By understanding the role of pH, you can ensure your ferments are not only safe but also delicious and nutritionally enhanced.

After a while you will get to know the right smell and taste and gain confidence to know when it is ready to eat without doing any testing.

Mineral Availability

As pH lowers, mineral salts become more soluble, increasing their bioavailability (ability to be used and absorbed by the body)

For example, the bioavailability of iron, zinc, and calcium often increases in fermented foods.

This process contributes to the enhanced nutritional profile of fermented foods, potentially improving mineral absorption in the human gut.

Troubleshooting pH Issues

When troubleshooting a pH that's not dropping in a fermentation, consider the following factors:

Salt concentration: Too much salt can inhibit beneficial bacteria growth.

Temperature: Ensure the environment is warm enough (ideally 18-24°C) for fermentation.

Oxygen exposure: Check that vegetables are fully submerged to maintain an anaerobic environment.

Sugar content: Low sugar in vegetables can slow fermentation; consider adding a small amount of sugar.

Contamination: Ensure all equipment and ingredients are clean to prevent unwanted microbes.

Time: Some ferments may take longer than expected; patience is key.

Starter culture: Adding a small amount of brine from a successful ferment can kickstart the process.

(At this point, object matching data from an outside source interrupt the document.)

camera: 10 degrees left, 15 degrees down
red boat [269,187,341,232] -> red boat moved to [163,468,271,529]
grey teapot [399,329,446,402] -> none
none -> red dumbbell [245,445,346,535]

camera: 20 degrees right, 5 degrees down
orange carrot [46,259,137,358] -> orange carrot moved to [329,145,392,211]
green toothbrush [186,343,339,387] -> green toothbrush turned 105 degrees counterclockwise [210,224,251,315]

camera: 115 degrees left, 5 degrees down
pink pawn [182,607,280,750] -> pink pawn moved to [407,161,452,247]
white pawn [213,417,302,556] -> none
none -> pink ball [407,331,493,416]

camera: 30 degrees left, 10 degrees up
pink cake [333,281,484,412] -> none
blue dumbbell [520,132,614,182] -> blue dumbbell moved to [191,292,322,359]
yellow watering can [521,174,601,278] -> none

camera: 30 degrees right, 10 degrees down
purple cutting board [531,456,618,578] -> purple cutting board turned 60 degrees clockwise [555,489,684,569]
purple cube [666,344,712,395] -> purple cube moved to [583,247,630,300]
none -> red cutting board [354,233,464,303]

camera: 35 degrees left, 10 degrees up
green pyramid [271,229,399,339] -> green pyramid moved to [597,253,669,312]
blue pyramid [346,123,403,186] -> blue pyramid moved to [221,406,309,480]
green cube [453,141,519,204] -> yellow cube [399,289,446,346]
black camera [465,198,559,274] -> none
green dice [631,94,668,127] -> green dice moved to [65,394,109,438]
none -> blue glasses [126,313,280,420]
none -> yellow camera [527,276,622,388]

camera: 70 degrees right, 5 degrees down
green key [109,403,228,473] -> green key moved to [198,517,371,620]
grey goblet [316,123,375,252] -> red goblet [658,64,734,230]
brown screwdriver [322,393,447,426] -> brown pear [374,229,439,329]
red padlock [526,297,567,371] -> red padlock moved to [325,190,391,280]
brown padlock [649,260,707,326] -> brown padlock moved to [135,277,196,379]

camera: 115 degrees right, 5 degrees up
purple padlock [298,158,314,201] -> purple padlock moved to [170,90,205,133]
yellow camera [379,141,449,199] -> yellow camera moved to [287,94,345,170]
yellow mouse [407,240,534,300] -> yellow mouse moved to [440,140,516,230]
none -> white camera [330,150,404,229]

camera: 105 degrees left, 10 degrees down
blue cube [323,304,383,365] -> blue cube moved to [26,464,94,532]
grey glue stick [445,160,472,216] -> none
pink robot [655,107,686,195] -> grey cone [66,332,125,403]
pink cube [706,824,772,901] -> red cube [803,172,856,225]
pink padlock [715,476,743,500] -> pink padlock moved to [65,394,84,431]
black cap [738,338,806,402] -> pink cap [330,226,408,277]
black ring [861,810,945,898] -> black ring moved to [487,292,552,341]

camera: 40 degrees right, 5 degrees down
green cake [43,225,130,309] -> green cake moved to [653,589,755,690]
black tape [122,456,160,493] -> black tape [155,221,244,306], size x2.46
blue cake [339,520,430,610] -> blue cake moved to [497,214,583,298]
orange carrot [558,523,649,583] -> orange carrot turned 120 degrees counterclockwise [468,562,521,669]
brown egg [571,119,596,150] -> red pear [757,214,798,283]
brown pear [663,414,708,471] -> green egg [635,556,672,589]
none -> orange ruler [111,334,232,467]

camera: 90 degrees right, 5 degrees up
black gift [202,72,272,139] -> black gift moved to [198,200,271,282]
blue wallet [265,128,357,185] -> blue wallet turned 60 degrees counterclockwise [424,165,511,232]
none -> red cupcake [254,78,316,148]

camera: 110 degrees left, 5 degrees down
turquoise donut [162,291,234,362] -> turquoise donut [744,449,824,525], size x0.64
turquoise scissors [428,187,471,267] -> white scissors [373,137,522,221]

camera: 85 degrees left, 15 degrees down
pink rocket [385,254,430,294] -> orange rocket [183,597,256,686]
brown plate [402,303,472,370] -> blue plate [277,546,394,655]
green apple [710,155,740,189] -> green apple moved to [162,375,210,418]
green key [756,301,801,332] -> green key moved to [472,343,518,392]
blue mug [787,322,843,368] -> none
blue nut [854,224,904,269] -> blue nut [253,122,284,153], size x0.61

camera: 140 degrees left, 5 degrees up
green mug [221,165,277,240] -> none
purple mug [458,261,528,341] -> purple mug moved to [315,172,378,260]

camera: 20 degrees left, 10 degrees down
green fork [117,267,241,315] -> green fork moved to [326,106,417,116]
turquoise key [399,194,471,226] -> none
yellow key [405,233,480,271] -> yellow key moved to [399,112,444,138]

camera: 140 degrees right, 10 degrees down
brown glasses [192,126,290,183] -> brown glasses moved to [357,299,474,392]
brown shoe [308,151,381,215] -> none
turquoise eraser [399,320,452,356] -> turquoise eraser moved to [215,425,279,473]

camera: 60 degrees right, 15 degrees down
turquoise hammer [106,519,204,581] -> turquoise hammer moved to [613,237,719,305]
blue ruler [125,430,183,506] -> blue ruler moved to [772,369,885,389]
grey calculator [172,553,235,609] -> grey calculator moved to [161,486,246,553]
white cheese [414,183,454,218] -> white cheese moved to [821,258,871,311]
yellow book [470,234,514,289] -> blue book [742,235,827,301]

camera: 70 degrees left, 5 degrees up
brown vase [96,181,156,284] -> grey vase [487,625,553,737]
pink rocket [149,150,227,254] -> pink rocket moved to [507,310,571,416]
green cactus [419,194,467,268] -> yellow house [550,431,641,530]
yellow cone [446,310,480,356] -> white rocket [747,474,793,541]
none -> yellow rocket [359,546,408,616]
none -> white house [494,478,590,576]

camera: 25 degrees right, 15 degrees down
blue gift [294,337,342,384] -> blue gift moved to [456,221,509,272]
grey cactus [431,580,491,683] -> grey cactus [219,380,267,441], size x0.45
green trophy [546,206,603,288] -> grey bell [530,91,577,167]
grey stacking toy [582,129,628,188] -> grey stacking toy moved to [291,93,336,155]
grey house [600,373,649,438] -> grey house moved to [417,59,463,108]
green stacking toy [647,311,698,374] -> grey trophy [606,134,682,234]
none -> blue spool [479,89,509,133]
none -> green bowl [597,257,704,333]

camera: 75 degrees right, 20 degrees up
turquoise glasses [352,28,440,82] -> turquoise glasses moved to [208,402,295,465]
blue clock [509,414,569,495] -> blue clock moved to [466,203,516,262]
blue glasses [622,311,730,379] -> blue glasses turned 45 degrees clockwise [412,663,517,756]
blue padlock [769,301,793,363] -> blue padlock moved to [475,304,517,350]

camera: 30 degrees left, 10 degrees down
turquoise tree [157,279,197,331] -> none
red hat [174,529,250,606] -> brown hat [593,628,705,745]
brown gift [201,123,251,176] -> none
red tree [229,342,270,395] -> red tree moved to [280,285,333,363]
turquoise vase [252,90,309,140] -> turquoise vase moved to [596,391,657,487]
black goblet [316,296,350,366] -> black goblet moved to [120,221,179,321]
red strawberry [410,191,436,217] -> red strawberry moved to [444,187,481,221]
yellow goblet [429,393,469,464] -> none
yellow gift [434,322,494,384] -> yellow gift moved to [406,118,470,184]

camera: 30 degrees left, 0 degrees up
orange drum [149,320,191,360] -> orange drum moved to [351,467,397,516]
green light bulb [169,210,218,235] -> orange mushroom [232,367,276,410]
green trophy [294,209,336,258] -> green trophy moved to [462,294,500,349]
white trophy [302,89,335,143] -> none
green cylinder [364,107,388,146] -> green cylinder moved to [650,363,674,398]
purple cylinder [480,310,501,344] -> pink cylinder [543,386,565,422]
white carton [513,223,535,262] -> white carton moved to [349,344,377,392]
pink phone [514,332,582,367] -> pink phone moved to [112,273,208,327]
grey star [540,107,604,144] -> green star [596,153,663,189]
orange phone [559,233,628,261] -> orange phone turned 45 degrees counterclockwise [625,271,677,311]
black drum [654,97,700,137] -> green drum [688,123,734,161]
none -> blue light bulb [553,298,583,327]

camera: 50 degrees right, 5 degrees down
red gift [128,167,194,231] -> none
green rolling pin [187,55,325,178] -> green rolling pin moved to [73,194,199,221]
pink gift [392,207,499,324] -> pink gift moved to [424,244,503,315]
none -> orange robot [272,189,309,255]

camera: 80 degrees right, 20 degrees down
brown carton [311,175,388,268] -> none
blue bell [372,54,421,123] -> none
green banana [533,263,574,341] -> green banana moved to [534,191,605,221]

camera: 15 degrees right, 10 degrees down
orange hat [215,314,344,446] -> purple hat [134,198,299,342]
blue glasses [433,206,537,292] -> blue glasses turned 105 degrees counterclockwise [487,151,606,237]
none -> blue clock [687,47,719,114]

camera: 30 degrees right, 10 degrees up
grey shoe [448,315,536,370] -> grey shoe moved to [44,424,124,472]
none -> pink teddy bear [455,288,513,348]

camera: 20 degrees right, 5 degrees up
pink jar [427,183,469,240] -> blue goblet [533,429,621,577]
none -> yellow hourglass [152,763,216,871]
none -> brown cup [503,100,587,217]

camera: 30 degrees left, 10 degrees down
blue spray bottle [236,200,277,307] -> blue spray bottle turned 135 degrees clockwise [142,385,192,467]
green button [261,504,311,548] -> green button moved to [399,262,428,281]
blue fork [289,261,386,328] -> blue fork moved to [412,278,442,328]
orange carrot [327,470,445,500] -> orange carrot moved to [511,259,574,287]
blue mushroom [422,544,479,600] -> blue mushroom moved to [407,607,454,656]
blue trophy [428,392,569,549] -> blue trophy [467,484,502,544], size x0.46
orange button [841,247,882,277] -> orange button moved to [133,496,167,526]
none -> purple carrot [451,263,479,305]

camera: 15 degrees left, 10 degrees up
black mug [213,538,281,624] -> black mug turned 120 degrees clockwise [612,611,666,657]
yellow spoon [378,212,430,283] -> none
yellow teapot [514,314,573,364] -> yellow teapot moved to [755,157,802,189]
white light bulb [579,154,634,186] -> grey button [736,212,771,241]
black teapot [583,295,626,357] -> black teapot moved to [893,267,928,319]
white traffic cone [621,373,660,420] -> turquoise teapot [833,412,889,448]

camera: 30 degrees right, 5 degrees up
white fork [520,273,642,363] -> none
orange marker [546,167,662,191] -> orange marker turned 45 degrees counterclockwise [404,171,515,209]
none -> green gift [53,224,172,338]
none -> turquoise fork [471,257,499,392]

Add a small amount of cabbage, it has large amounts of lactic acid producing microbes living on the leaves.

Instructions for using pH paper to check the acid level of your ferment.

You will need, pH paper strips, clean dropper or spoon, and your ferment.

Checking the pH of a ferment using pH paper strips is a simple and quick process

1. Take out some of the brine liquid: Use a clean dropper or spoon. Only a few ml of liquid is needed.

2. Apply brine to the paper strip: Place a drop of the brine onto a pH strip or dip the strip into the liquid on the teaspoon. Never dip the strip directly into the jar. You don’t want the chemicals on the pH strips getting into your fermenting food.
   

3. Wait briefly: Allow 30 seconds for the strip to change colour fully.
   

4. Compare the change in colour to the chart that comes with the test strips
   

5. Read pH value: Identify the pH value corresponding to the matched colour on the
   chart.
   

6. Record result: Note the pH value and date for future reference.
   

7. Repeat if necessary: For accuracy, you may want to test 2-3 times and take an average.
   

8. Clean up: Discard the used pH strip and rinse your dropper or spoon thoroughly.
   

9. Interpret results: Generally, a pH of 4.6 or lower is considered safe for fermented vegetables.

Remember to always use clean utensils and avoid contaminating your ferment during the testing process. Testing the pH with pH paper strips is an easy and powerful tool in creating consistent, safe, and delicious fermented foods.